On March 27, 2013 at 4:51 pm

Great IP is great.

Seriously MGS is the best IP to come out of Japan, that’s it.

The only reason to own a PS3 is for MGS.

Dan Miller

On March 27, 2013 at 6:50 pm

How far did you make it in MGS4, Phil? I’d say every game in the MGS series is at least an 8.5, with many of them standing as defining games in their respective console cycles. It’s a melodrama, and this is the billionth game, so of course its overwrought, but mario never seems to find the princess yet people still love smashing koopa. If Hideo made it with a gun to his head, I hope they still have guns in Japan.

Phil Hornshaw

On March 27, 2013 at 7:13 pm


I believe it was after meeting back up with Naomi. I watched a roommate play a great deal of it, which is probably why I lacked interest at the time (he kinda bogarted my PS3). I dunno, too many talks about PMCs with Drebin. I’d been a die-hard Metal Gear fan until then, but that game really just failed to grab me. Sounds like I might need to give it a second chance, though….


On March 27, 2013 at 10:56 pm

The game look totally EPIC! I can’t wait! I’m glad the MGS series is still ongoing!
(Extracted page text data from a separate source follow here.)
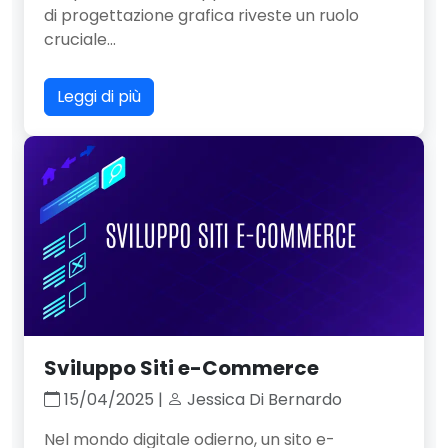
di progettazione grafica riveste un ruolo
cruciale...
Leggi di più
Sviluppo Siti e-Commerce
15/04/2025 |
Jessica Di Bernardo
Nel mondo digitale odierno, un sito e-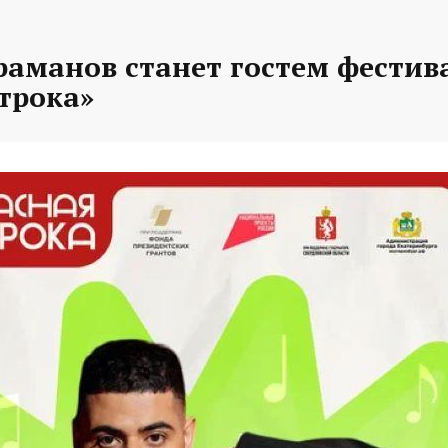
раманов станет гостем фестив
трока»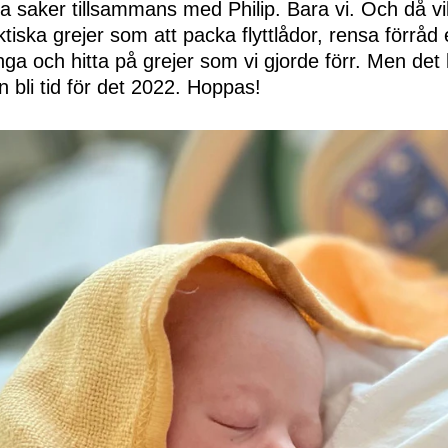
ra saker tillsammans med Philip. Bara vi. Och då vil
iska grejer som att packa flyttlådor, rensa förråd e
ga och hitta på grejer som vi gjorde förr. Men det
an bli tid för det 2022. Hoppas!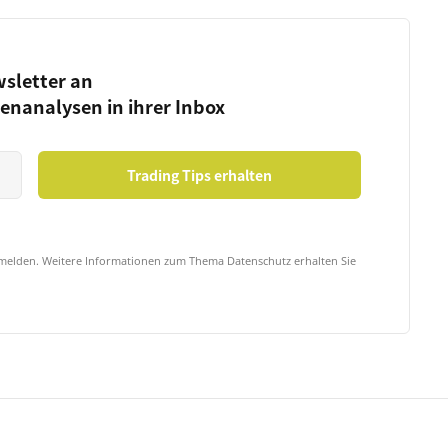
wsletter an
ienanalysen in ihrer Inbox
bmelden. Weitere Informationen zum Thema Datenschutz erhalten Sie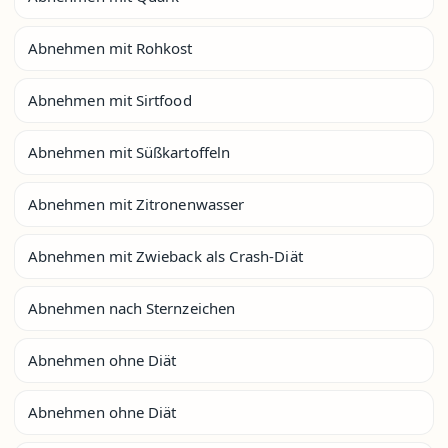
Abnehmen mit Rohkost
Abnehmen mit Sirtfood
Abnehmen mit Süßkartoffeln
Abnehmen mit Zitronenwasser
Abnehmen mit Zwieback als Crash-Diät
Abnehmen nach Sternzeichen
Abnehmen ohne Diät
Abnehmen ohne Diät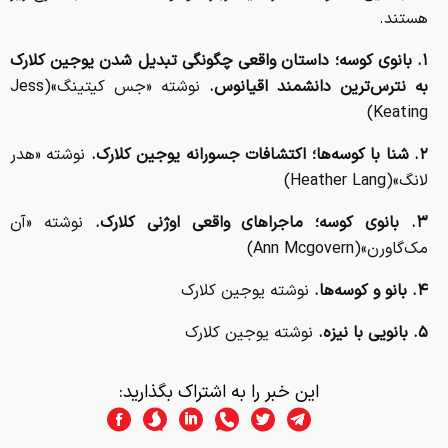
هستند.
۱. بانوی کوسه؛ داستان واقعی چگونگی تبدیل شدن یوجین کلارک
به نترس‌ترین دانشمند اقیانوس.
نوشته «جس کیتینگ»(Jess
Keating)
۲. شنا با کوسه‌ها؛ اکتشافات جسورانه‌ یوجین کلارک.
نوشته «هدر
لانگ»(Heather Lang)
۳. بانوی کوسه؛ ماجراهای واقعی اوژنی کلارک.
نوشته «آن
مک‌گاورن»(Ann Mcgovern)
۴. بانو و کوسه‌ها.
نوشته یوجین کلارک
۵. بانویی با نیزه.
نوشته یوجین کلارک
این خبر را به اشتراک بگذارید: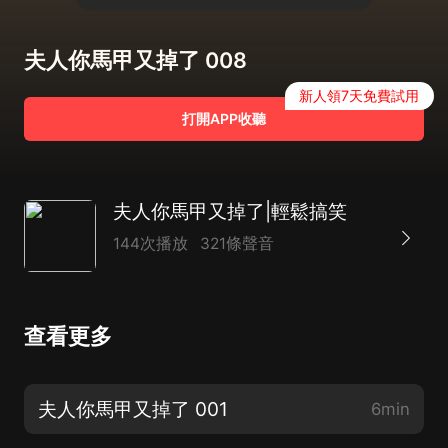
夫人你馬甲又掉了 008
新人領7天免費試用
打開APP收聽
夫人你馬甲又掉了|輕鬆搞笑
144次播放
321條聲音
查看更多
夫人你馬甲又掉了 001
6min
On March 28, 2013 at 12:30 am

@Phil how did you not know it wasn’t Big Boss? Young Miller was in the trailer, in fact he was there twice! Get it together, man!

Phil Hornshaw

On March 28, 2013 at 12:43 am


Yeah yeah yeah yeah, I caught the trailer halfway through during the GDC panel. Other excuses also. :P


On March 29, 2013 at 2:33 pm

Today I read that David H.will not reprise the roll of being the voice of Snake. This is great news I never liked his voice to begin with I had to play the game in Japanese with subtitles. But I really like Richard Dyle as Big Boss at the end of Metal Gear Solid 4. That what made that ending the best in video game history in my opinion. They should use Richard Doyle if hes up to it.